The problem is that the pay is good (relative to Indiana), and the only thing that'll kill your dreams faster than an unexpected pregnancy or a sudden illness, is a steady paycheck. The steady paycheck is how I've been making myself miserable. By not taking risks, I've fallen into the habits of overcompensating for overwork on my days off by sleeping too much, staying up too late, overeating, and putting off what I actually WANT to do with my life.
I like writing. I've been told I'm good at it. I want to narrate. I've been told for decades that I have a good speaking voice, and people don't understand why I don't do anything with it. Thanks to my job, I have an excellent computer, a fantastic microphone, and now I have a good recording space. I have enough in savings to hire a decent cover artist, I just need to write and record something in order to sell it on Amazon.

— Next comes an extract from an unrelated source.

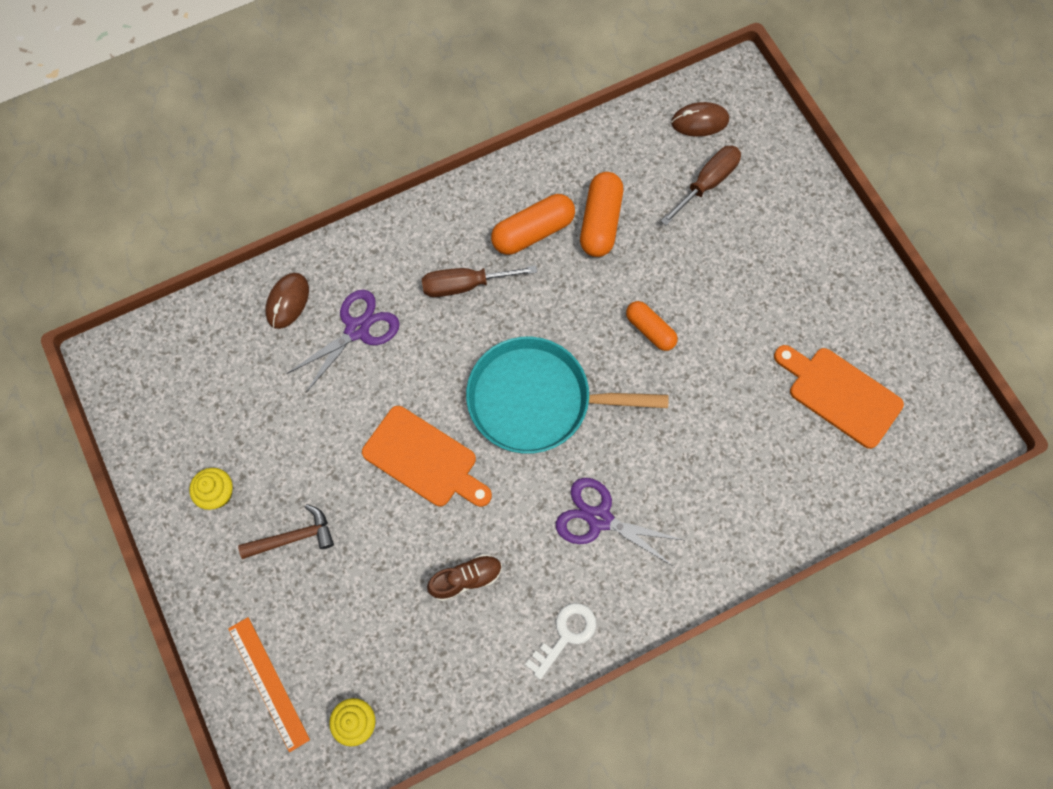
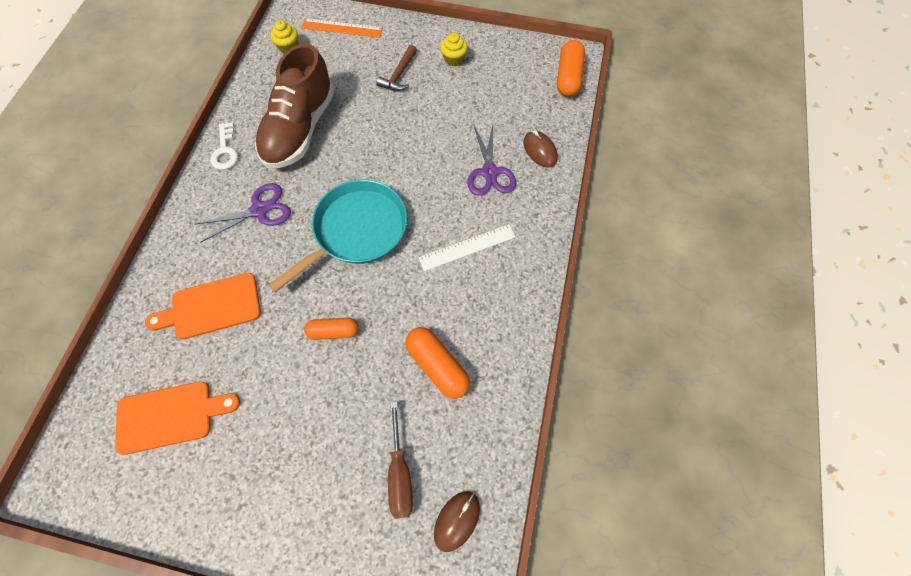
camera: 130 degrees right, 5 degrees down
(424, 459) = (380, 153): orange cutting board -> orange cutting board (211, 307)
(465, 285) = (467, 247): brown screwdriver -> white ruler
(466, 579) = (300, 129): brown shoe -> brown shoe, size x2.37
(533, 232) = (469, 315): orange capsule -> orange capsule (568, 77)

What I haven't had in years was the time or energy to do it. I work, I drag myself home, I lament that the day has escaped me, I do it all over again until my day off, and then I over-rest and let the opportunity to achieve something escape me.

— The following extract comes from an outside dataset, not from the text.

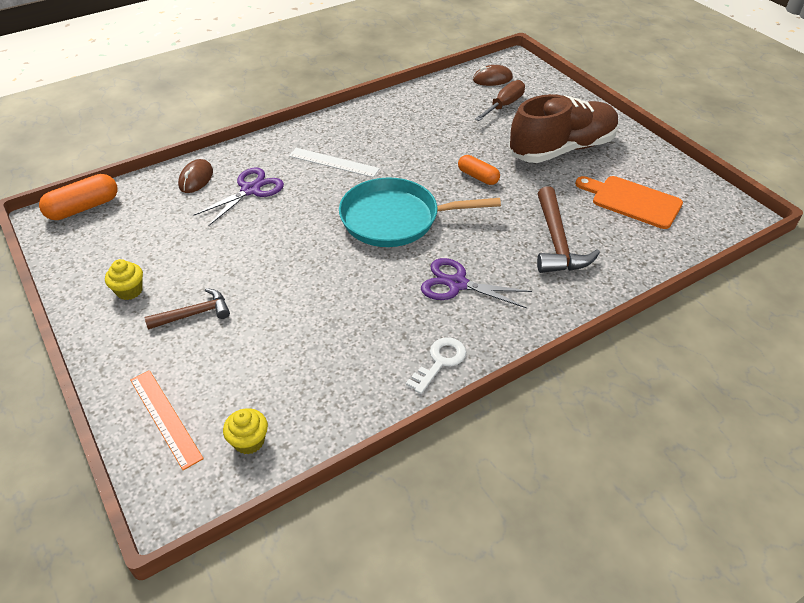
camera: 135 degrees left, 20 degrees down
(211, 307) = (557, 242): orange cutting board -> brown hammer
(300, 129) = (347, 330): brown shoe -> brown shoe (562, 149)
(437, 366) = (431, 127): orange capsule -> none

Well, that changed as of today. I have been let go. I've officially been tardy one time too many and now I've been cut loose. At first, I was terrified. But now a giddiness I can't accurately describe has begun to grow within me, at the realization that I have my life back now and I can finally do what I fucking WANT to do. Which is write and record.
Not counting unemployment, I have enough in savings to meet my obligations for a year. If I have to, I'll get a part-time job. For now, I'm going to go take a walk, and enjoy some of this winter sun. Then I'm going to sit my ass down and get to work. FOR MYSELF.
Wish me luck, guys. In a better world, we could tear this corrupt system down by the roots. But for now, I'm definitely willing to settle for being my own man.